Cinsel Yönelim; belli bir cinsiyetteki bireye karşı süregelen duygusal, romantik ve cinsel çekimi ifade eder. Toplumda süregelen ‘cinsel tercih’ veya ‘cinsel seçim’ gibi söylemler yanlıştır ve kullanılmamalıdır. Zira, cinsel yönelim bilinçli bir seçim ya da tercih değildir, doğuştan getirilen bir özelliktir! Birçok birey, kendi cinsel yönelimini ergenliğinin ilk dönemlerinde (yaklaşık 10 yaş), çoğu zaman henüz cinselliği yaşamadan önce fark eder.
Cinsel yönelimin en temelde kabul edilen 3 çeşidi olmasına rağmen, (1-Heteroseksüellik, 2- Eşcinsellik [Homoseksüellik], 3-Biseksüellik) günümüzde birçok uzman ve birey, cinselliğin keşfinin bir ömür boyu sürebileceğini, dolayısıyla bu üç yönelim şekli arasında da derecelerin olduğunu savunmaktadır.
Temelde kabul edilen 3 cinsel yönelim şekli şöyledir:
* Heteroseksüellik: Kişinin yalnızca (veya öncelikli olarak) karşı cinsiyetten birine yönelmesi
* Eşcinsellik (homoseksüellik): Kişinin yalnızca (veya öncelikli olarak) kendi cinsiyetinden birine yönelmesi
* Biseksüellik: Kişinin (illa ki aynı zaman diliminde olmamak suretiyle) her iki cinsiyete de yönelmesi.
Eşcinsellik, 1973 senesinden beri, psikolojik bir rahatsızlık (hastalık) olarak kabul edilmemektedir.
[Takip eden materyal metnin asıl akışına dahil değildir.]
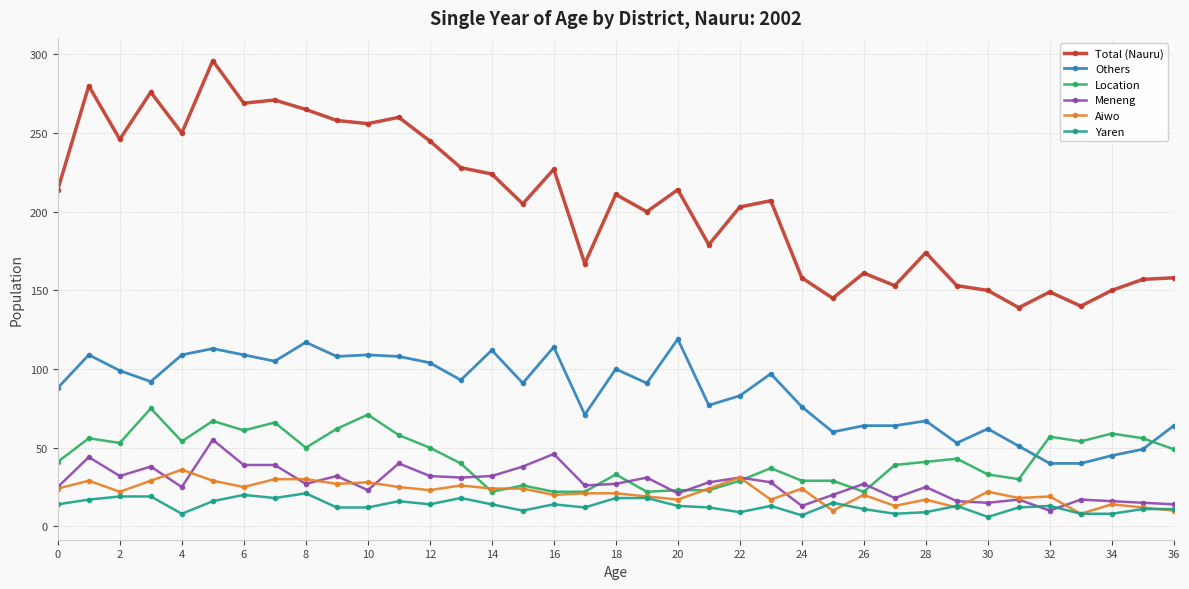

Which series has the widest spread of values?

Total (Nauru)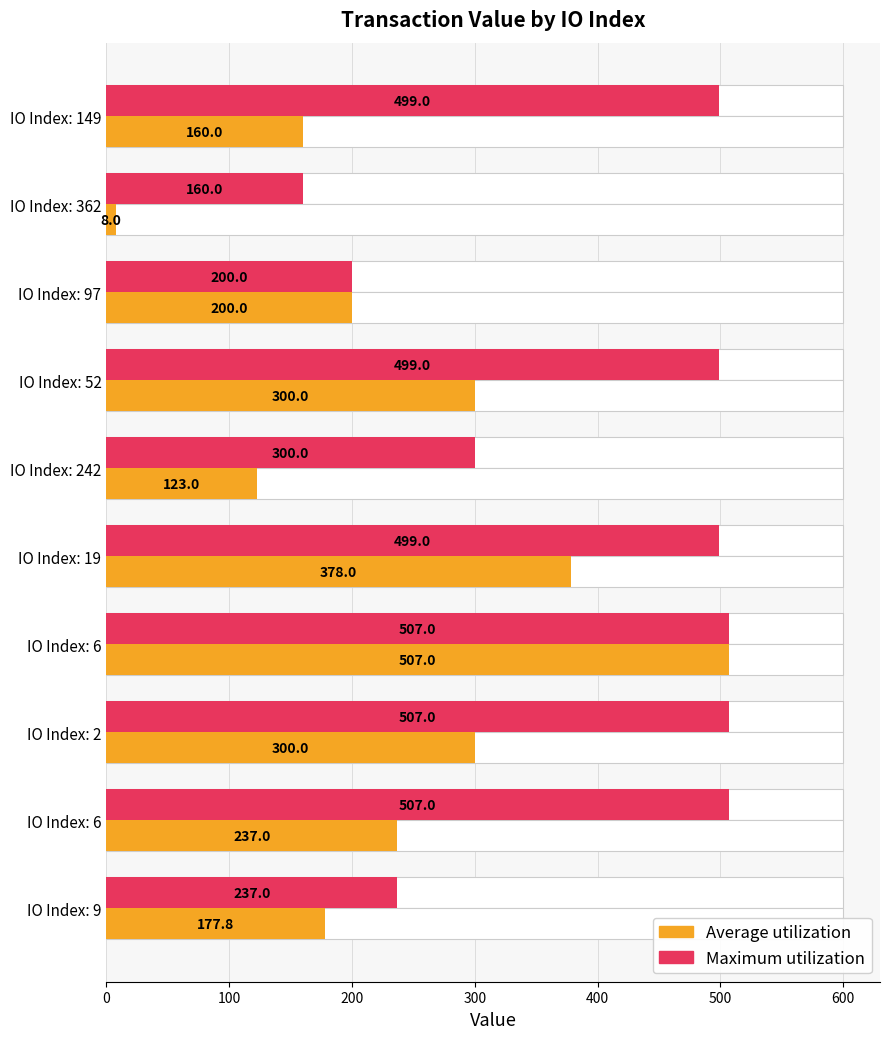

What is the difference between the second highest and minimum values in the Average utilization series?

370.0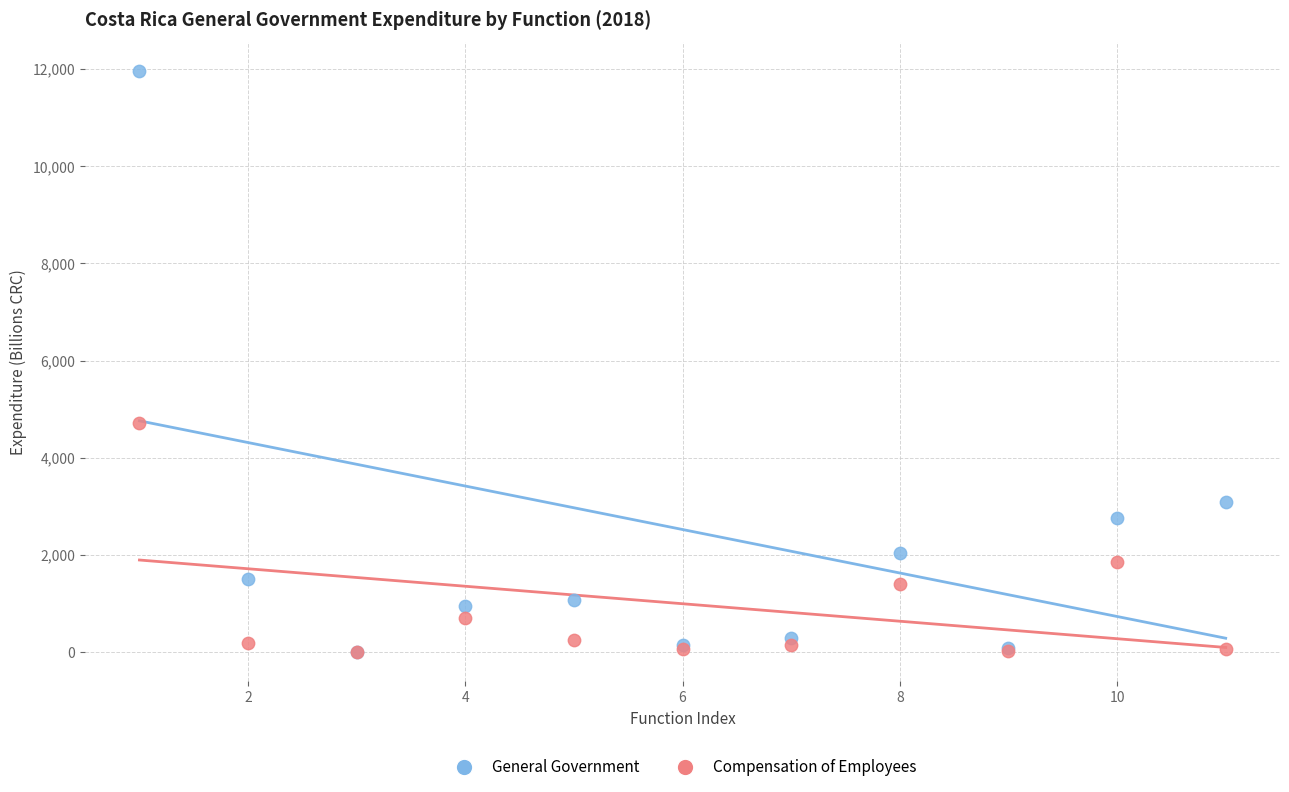

Across all series, what Y value is closest to 5974?

4715.6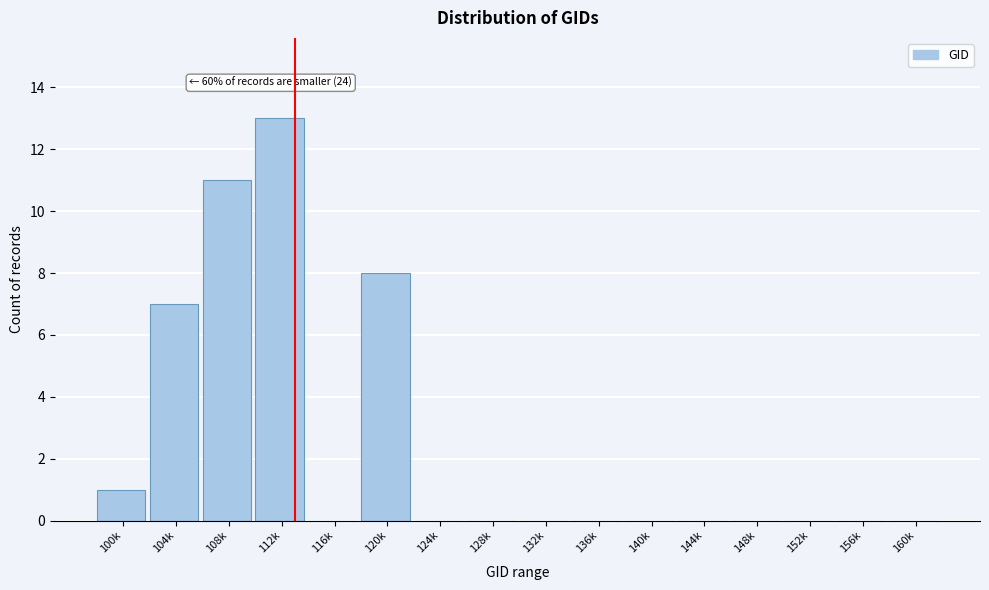

Reading left to right, what are all the values shown in this chart?

100k=1	104k=7	108k=11	112k=13	116k=0	120k=8	124k=0	128k=0	132k=0	136k=0	140k=0	144k=0	148k=0	152k=0	156k=0	160k=0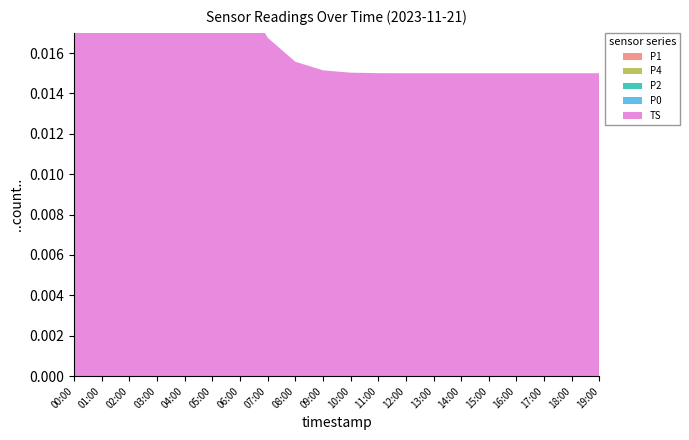

Reading left to right, transcribe all the data shown in this chart.

P1: 00:00=0.0	01:00=0.0	02:00=0.0	03:00=0.0	04:00=0.0	05:00=0.0	06:00=0.0	07:00=0.0	08:00=0.0	09:00=0.0	10:00=0.0	11:00=0.0	12:00=0.0	13:00=0.0	14:00=0.0	15:00=0.0	16:00=0.0	17:00=0.0	18:00=0.0	19:00=0.0
P4: 00:00=0.0	01:00=0.0	02:00=0.0	03:00=0.0	04:00=0.0	05:00=0.0	06:00=0.0	07:00=0.0	08:00=0.0	09:00=0.0	10:00=0.0	11:00=0.0	12:00=0.0	13:00=0.0	14:00=0.0	15:00=0.0	16:00=0.0	17:00=0.0	18:00=0.0	19:00=0.0
P2: 00:00=0.0	01:00=0.0	02:00=0.0	03:00=0.0	04:00=0.0	05:00=0.0	06:00=0.0	07:00=0.0	08:00=0.0	09:00=0.0	10:00=0.0	11:00=0.0	12:00=0.0	13:00=0.0	14:00=0.0	15:00=0.0	16:00=0.0	17:00=0.0	18:00=0.0	19:00=0.0
P0: 00:00=0.0	01:00=0.0	02:00=0.0	03:00=0.0	04:00=0.0	05:00=0.0	06:00=0.0	07:00=0.0	08:00=0.0	09:00=0.0	10:00=0.0	11:00=0.0	12:00=0.0	13:00=0.0	14:00=0.0	15:00=0.0	16:00=0.0	17:00=0.0	18:00=0.0	19:00=0.0
TS: 00:00=0.9	01:00=0.9	02:00=0.9	03:00=0.9	04:00=0.9	05:00=0.9	06:00=0.9	07:00=0.9	08:00=0.9	09:00=0.9	10:00=0.9	11:00=0.9	12:00=0.9	13:00=0.9	14:00=0.9	15:00=0.9	16:00=0.9	17:00=0.9	18:00=0.9	19:00=0.9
Ancak, bilimsel olarak kesin olan bu bilgiye rağmen birçok toplum, heteroseksüellik dışındaki diğer cinsel yönelimleri halen cinsel bir sapkınlık ve hastalık olarak görme eğilimindedir. Bu nedenle, bazı insanlar uzun süre farklı cinsel yönelimlerini heteroseksüelliğe dönüştürme mücadelesinde bulunmakta, bunun için psikolojik yardım alma gereği duymakta, fakat doğal olarak başarılı olamamaktadırlar.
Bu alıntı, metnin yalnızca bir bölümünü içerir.